The flaws are barely notable in the book’s captivating whole, though scrutiny of the type Postrel herself practices directs our attention beyond the surface. A faint market bias seems to poke through in passages like the one where Postrel catalogues the (very real) drawbacks of wind power in detail while only alluding to the illusions of nuclear by pondering if wind will go the way of “electricity too cheap to meter,” which only readers of a certain age or wonkiness will recognize as the Peaceful Atom’s old slogan. Editorial adjectives are reserved for counterparts Postrel has an apparent personal hostility toward — the “crabbed” and “desiccated” John Berger is a lot more fun to read that those who haven’t would surmise from the way he’s portrayed here, though Postrel has good points about the limitations of his inquiry.
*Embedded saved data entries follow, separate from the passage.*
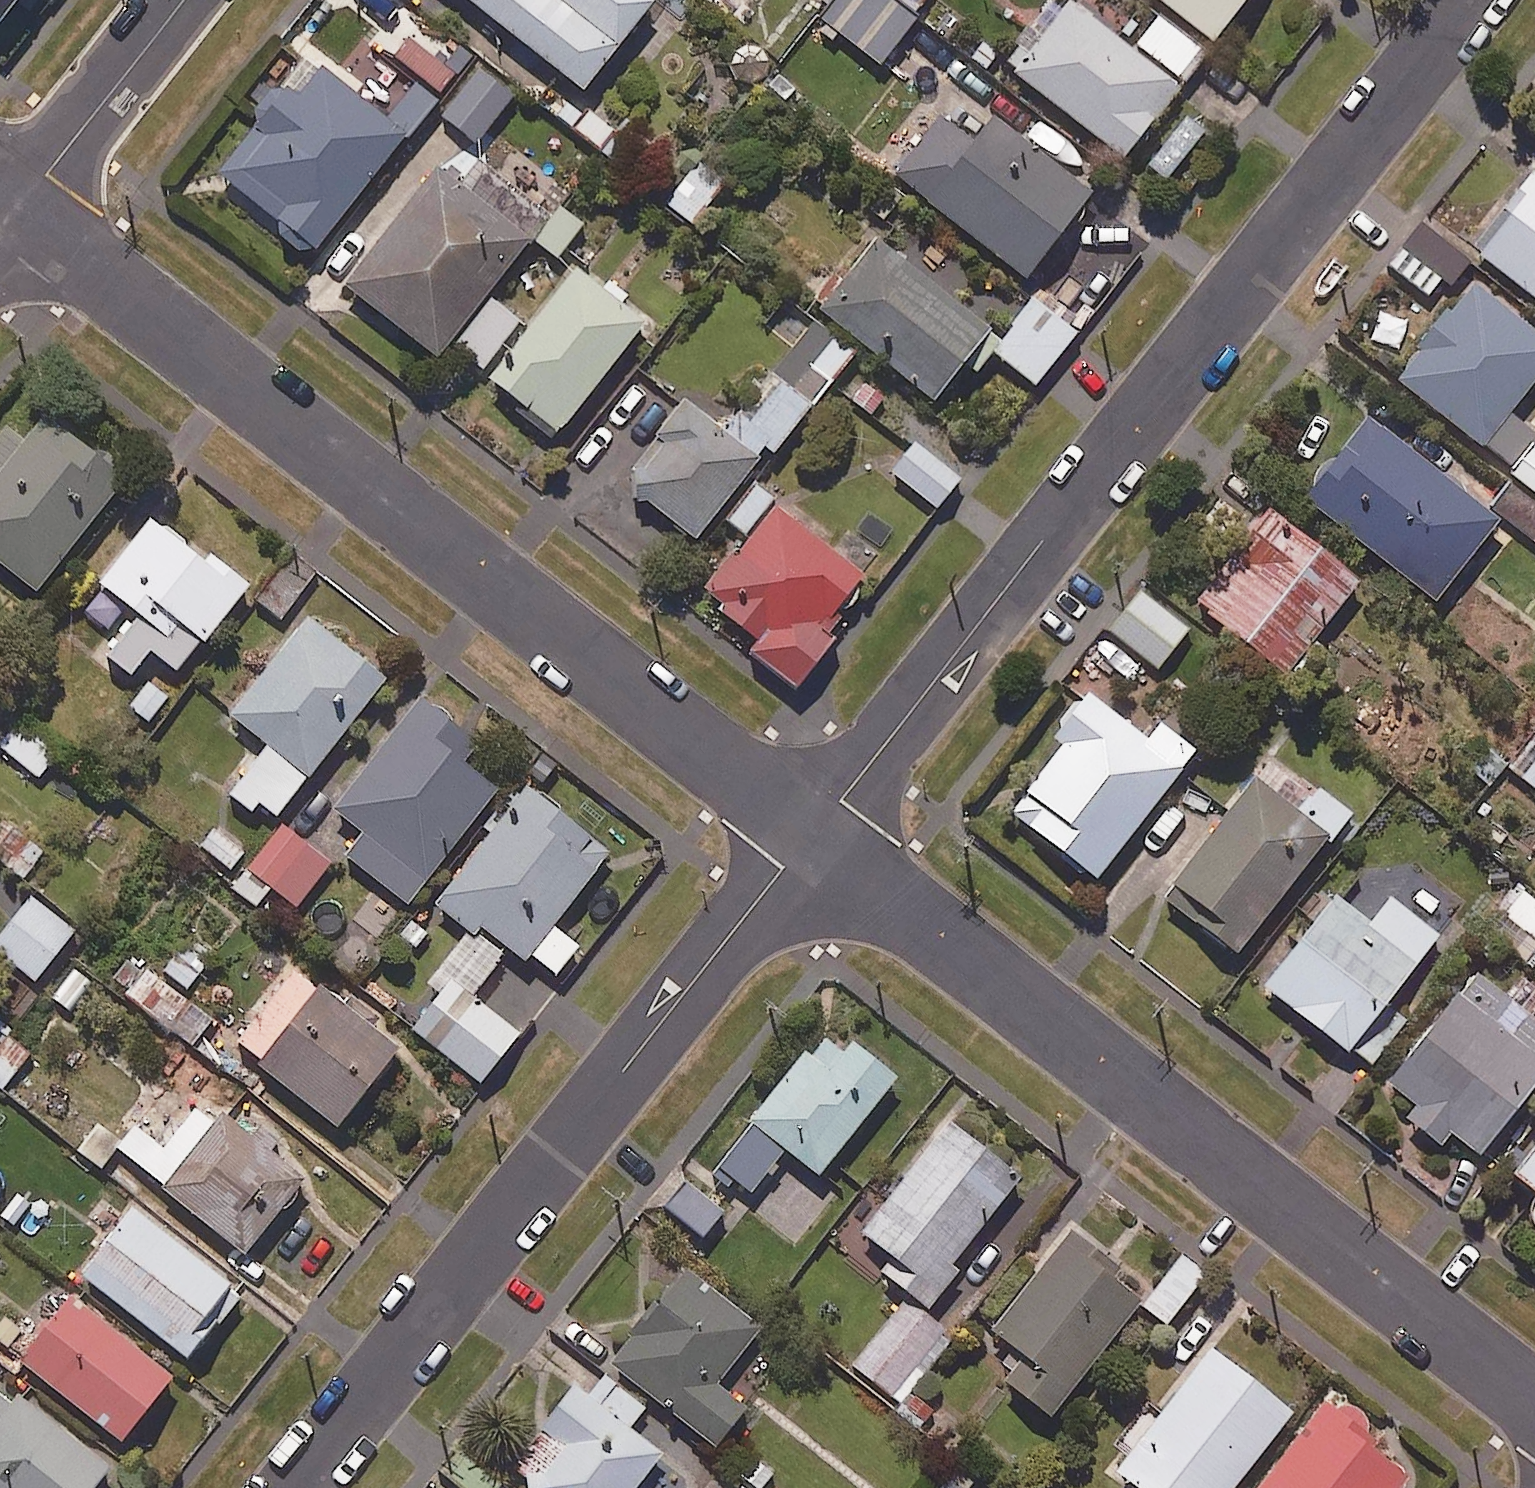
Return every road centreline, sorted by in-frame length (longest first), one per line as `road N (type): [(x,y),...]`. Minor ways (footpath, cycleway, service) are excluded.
road 1 (residential): [(1470,0),(810,837)]
road 2 (residential): [(21,208),(810,837)]
road 3 (residential): [(810,837),(1534,1407)]
road 4 (residential): [(810,837),(295,1487)]
road 5 (residential): [(21,208),(183,0)]

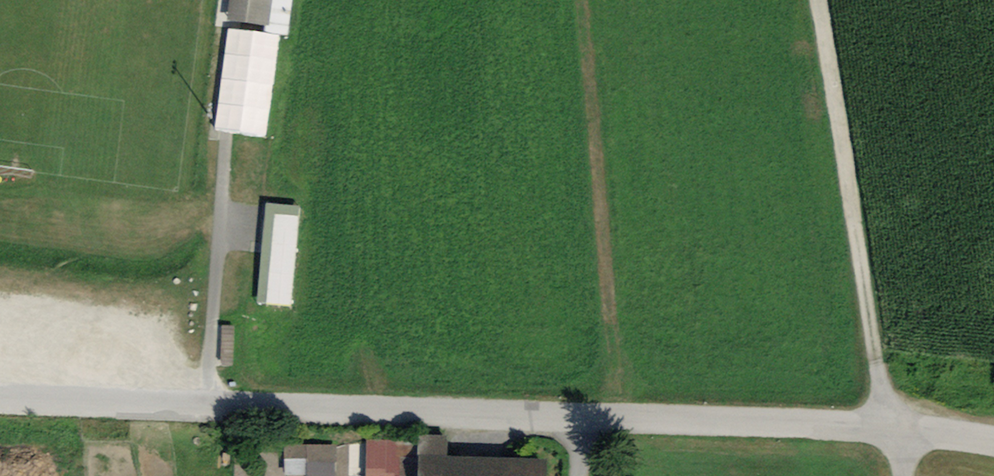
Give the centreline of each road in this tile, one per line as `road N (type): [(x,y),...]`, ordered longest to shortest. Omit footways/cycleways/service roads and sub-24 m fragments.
road 1 (unclassified): [(0,396),(895,431),(993,442)]
road 2 (track): [(895,431),(826,0)]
And at some points she seems to overrule her own arguments to back away from even mildly dissident conclusions — in a spotlight on the visual archetype of The Striding Woman, she marshals many quotes from across history and from men, women, political individuals and commercial institutions alike to confirm the encouragement or exploitation of a feminist impulse in this image, then at the end says it conveys “a more universal allure.” But as rightfully universal as this vision is as a symbol of freedom and assurance, it always draws its appeal from an implication of what women couldn’t do before — and that can be a symbol to men who want to expand their possibilities too (like fashion photographer Richard Avedon, who is quoted as being inspired by the photos of Martin Munkacsi, an auteur of the confident, striding professional/fashionable woman image in the 1930s), but it is always keying to a specifically gendered sense of restraint and liberation (even the unconventional male identity reflected in Avedon’s interests and form of expression); sometimes a symbol isn’t “more” than it seems because what it seems is everything.
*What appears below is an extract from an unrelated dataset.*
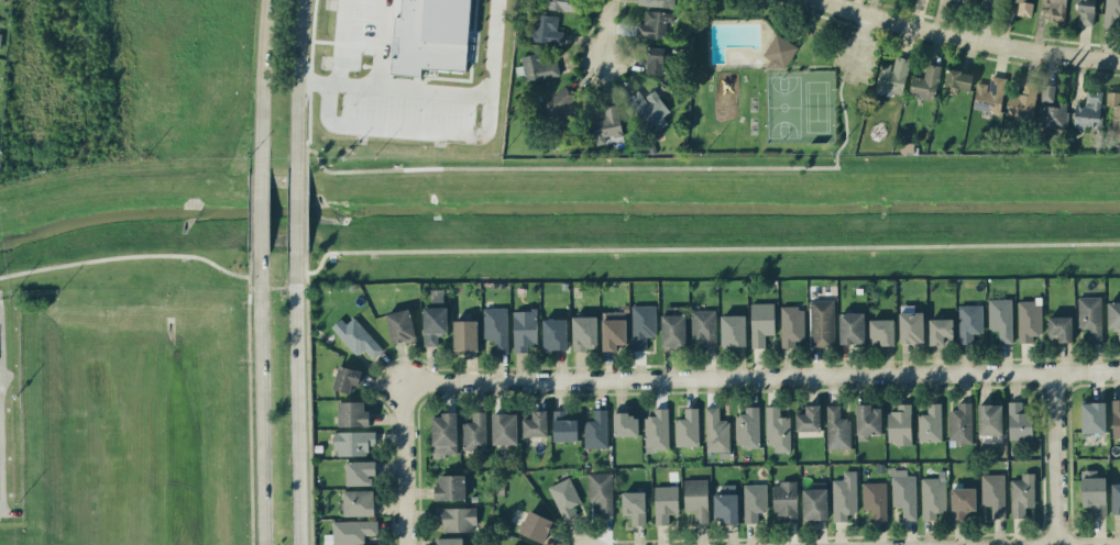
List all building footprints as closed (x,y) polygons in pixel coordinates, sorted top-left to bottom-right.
[(400,16),(395,16),(394,37),(399,37),(398,57),(392,57),(391,73),(421,75),(422,68),(468,70),(471,0),(401,0),(400,16)] [(547,10),(582,10),(582,0),(547,0),(547,10)] [(999,8),(999,0),(980,0),(980,7),(999,8)] [(1025,0),(1026,0),(1013,0),(1018,1),(1016,13),(1031,16),(1034,2),(1025,0)] [(1065,0),(1042,0),(1041,5),(1050,7),(1048,19),(1061,22),(1065,0)] [(1096,0),(1077,0),(1076,24),(1095,25),(1096,0)] [(1104,25),(1119,26),(1119,0),(1105,0),(1104,25)] [(668,38),(668,23),(674,23),(674,11),(644,10),(644,22),(636,22),(636,37),(668,38)] [(558,29),(559,15),(534,13),(531,42),(562,45),(564,30),(558,29)] [(770,59),(767,63),(783,72),(798,46),(776,32),(763,55),(770,59)] [(665,48),(648,46),(646,72),(663,74),(665,48)] [(560,76),(558,60),(541,61),(540,53),(522,55),(523,65),(516,66),(517,74),(525,73),(526,80),(560,76)] [(911,58),(895,55),(893,63),(881,61),(875,87),(903,93),(911,58)] [(912,75),(909,95),(935,100),(942,65),(926,62),(924,77),(912,75)] [(973,72),(948,69),(946,86),(970,90),(973,72)] [(1007,77),(990,75),(989,84),(977,82),(973,108),(1001,113),(1007,77)] [(1022,93),(1009,92),(1008,115),(1034,116),(1035,81),(1022,81),(1022,93)] [(1055,84),(1042,83),(1041,100),(1054,101),(1055,84)] [(576,111),(568,104),(576,96),(564,84),(540,110),(560,128),(576,111)] [(654,89),(644,96),(639,89),(625,99),(651,134),(667,122),(663,115),(670,110),(654,89)] [(1074,127),(1101,129),(1103,90),(1086,89),(1086,103),(1075,103),(1074,127)] [(1112,105),(1111,132),(1119,133),(1119,91),(1107,91),(1106,105),(1112,105)] [(604,106),(605,112),(591,115),(596,144),(606,142),(605,137),(623,134),(618,103),(604,106)] [(1042,103),(1041,127),(1067,128),(1068,105),(1042,103)] [(1102,340),(1101,296),(1077,297),(1078,328),(1089,328),(1090,340),(1102,340)] [(1012,298),(988,299),(989,329),(998,329),(999,342),(1013,342),(1012,298)] [(810,299),(811,346),(835,346),(834,299),(810,299)] [(1041,301),(1018,301),(1019,342),(1032,342),(1032,334),(1042,334),(1041,301)] [(1108,301),(1108,327),(1118,328),(1117,340),(1119,340),(1119,301),(1108,301)] [(775,334),(774,302),(751,303),(751,347),(766,347),(766,334),(775,334)] [(647,335),(657,335),(656,304),(632,305),(633,349),(647,349),(647,335)] [(960,344),(973,343),(973,333),(983,332),(983,304),(959,304),(960,344)] [(424,345),(438,345),(438,334),(448,334),(447,306),(423,306),(424,345)] [(686,306),(663,306),(662,348),(686,348),(686,306)] [(780,306),(781,345),(805,344),(804,306),(780,306)] [(507,307),(484,307),(484,339),(494,339),(494,351),(508,351),(507,307)] [(914,307),(900,307),(899,342),(924,342),(924,312),(914,312),(914,307)] [(391,342),(415,340),(412,309),(388,312),(391,342)] [(513,310),(514,351),(528,351),(528,345),(538,345),(537,309),(513,310)] [(716,309),(692,310),(692,337),(702,337),(702,348),(716,347),(716,309)] [(603,349),(626,350),(627,311),(603,311),(603,349)] [(865,342),(864,312),(839,313),(840,343),(865,342)] [(746,345),(746,314),(721,314),(721,345),(746,345)] [(364,349),(373,359),(384,349),(354,316),(337,332),(358,355),(364,349)] [(598,316),(573,316),(572,349),(597,349),(598,316)] [(1072,316),(1048,316),(1048,342),(1073,341),(1072,316)] [(567,318),(543,318),(543,350),(568,349),(567,318)] [(894,344),(894,318),(870,319),(870,345),(894,344)] [(953,318),(929,318),(930,343),(954,342),(953,318)] [(454,350),(478,350),(479,320),(454,320),(454,350)] [(351,392),(353,384),(363,386),(366,371),(339,365),(334,388),(351,392)] [(339,401),(339,426),(370,425),(370,410),(365,410),(365,400),(339,401)] [(1022,400),(1008,401),(1009,439),(1033,439),(1032,411),(1023,411),(1022,400)] [(949,442),(972,442),(971,401),(958,402),(958,409),(949,410),(949,442)] [(942,440),(941,402),(927,402),(928,413),(918,414),(919,441),(942,440)] [(1106,432),(1105,402),(1081,402),(1082,432),(1106,432)] [(912,403),(897,403),(897,411),(888,411),(887,443),(911,444),(912,403)] [(1002,403),(978,404),(978,434),(1003,433),(1002,403)] [(797,431),(821,430),(820,404),(805,404),(806,413),(796,413),(797,431)] [(827,449),(851,448),(850,417),(841,417),(841,404),(826,404),(827,449)] [(881,407),(872,408),(872,404),(857,404),(857,440),(868,440),(868,433),(881,433),(881,407)] [(790,451),(790,416),(780,416),(780,405),(766,405),(766,444),(775,444),(774,451),(790,451)] [(730,450),(729,419),(720,420),(719,406),(705,407),(706,451),(730,450)] [(759,406),(745,406),(745,413),(736,414),(736,446),(760,446),(759,406)] [(669,450),(668,407),(654,408),(654,416),(645,416),(645,450),(669,450)] [(676,446),(699,445),(698,407),(685,407),(685,417),(675,418),(676,446)] [(607,408),(593,409),(594,420),(584,421),(585,447),(608,446),(607,408)] [(548,435),(547,410),(532,410),(533,418),(523,418),(523,435),(548,435)] [(486,411),(472,411),(473,421),(463,422),(463,449),(487,449),(486,411)] [(554,441),(578,440),(577,411),(553,411),(554,441)] [(432,413),(432,457),(446,457),(446,453),(457,453),(457,413),(432,413)] [(493,443),(517,444),(518,413),(493,413),(493,443)] [(614,435),(638,436),(639,413),(614,413),(614,435)] [(336,455),(369,455),(368,444),(376,444),(376,430),(335,431),(336,455)] [(347,485),(372,484),(372,474),(377,474),(376,460),(346,461),(347,485)] [(917,520),(916,475),(907,475),(907,468),(891,468),(891,506),(903,506),(903,520),(917,520)] [(1107,516),(1106,476),(1098,476),(1098,469),(1081,470),(1082,506),(1092,506),(1092,516),(1107,516)] [(833,520),(847,520),(847,512),(857,512),(856,470),(844,470),(844,479),(833,479),(833,520)] [(613,516),(613,472),(589,473),(589,503),(599,503),(600,516),(613,516)] [(1034,472),(1021,473),(1022,479),(1011,479),(1012,517),(1025,517),(1025,506),(1035,506),(1034,472)] [(466,474),(436,475),(437,499),(466,499),(466,474)] [(992,518),(1006,517),(1005,474),(981,474),(982,504),(992,504),(992,518)] [(549,485),(564,521),(577,515),(573,505),(581,501),(570,476),(549,485)] [(922,478),(923,519),(935,519),(935,511),(945,511),(944,477),(922,478)] [(708,478),(684,479),(685,511),(694,510),(694,523),(709,523),(708,478)] [(797,482),(775,481),(774,521),(797,521),(797,482)] [(886,520),(887,482),(863,482),(863,509),(873,509),(873,519),(886,520)] [(1112,483),(1112,513),(1119,513),(1119,482),(1112,483)] [(738,523),(737,483),(722,483),(722,494),(714,494),(714,516),(723,516),(723,523),(738,523)] [(767,483),(743,484),(745,522),(758,522),(758,512),(768,511),(767,483)] [(655,524),(669,523),(669,513),(679,513),(678,485),(655,485),(655,524)] [(827,487),(802,488),(803,519),(828,518),(827,487)] [(976,510),(976,487),(952,487),(952,518),(966,518),(966,510),(976,510)] [(375,490),(342,490),(342,515),(375,515),(375,490)] [(645,491),(622,491),(622,514),(632,514),(632,525),(646,524),(645,491)] [(476,531),(476,506),(435,507),(435,519),(443,519),(443,531),(476,531)] [(554,520),(530,509),(519,531),(544,543),(554,520)] [(377,520),(333,520),(333,533),(325,533),(325,544),(365,544),(365,535),(378,534),(377,520)] [(435,537),(435,544),(463,544),(463,537),(435,537)]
Nonetheless, Postrel’s omnidirectional frame of reference rejects checklists. Any concern a reader of a given ideology can raise finds the book revolving around to a full and considered context (as when, apropos of the above, the chapter on contemporary glamour takes account of the action-heroine as icon of what viewers feel persistently missing in their life and society). Postrel processes events and adjusts the shape and breadth and texture of her observation to the profusion and evolution of its subjects in ways that diverge from the distance and retrospect of much social criticism and study; avoiding either political agendas or prior intellectual conclusions, her ability to assume the perspective and engage the vocabulary of many contexts and tastes, to navigate among multiple cultures (both historically established and spontaneously synthesized), makes Postrel one of the most indispensible intellects and credible observers in our perpetually morphing and exponentially diversifying social fabric.
Postrel’s eye takes in and evaluates with attentiveness and originality a panorama of human condition, period and place, and all its fine details and ephemeral shades of feeling and impression. The Power of Glamour is the almanac of the space we occupy as ever-differing people in the shifting world we collect around ourselves, a history-in-progress of the destiny we make up as we go along.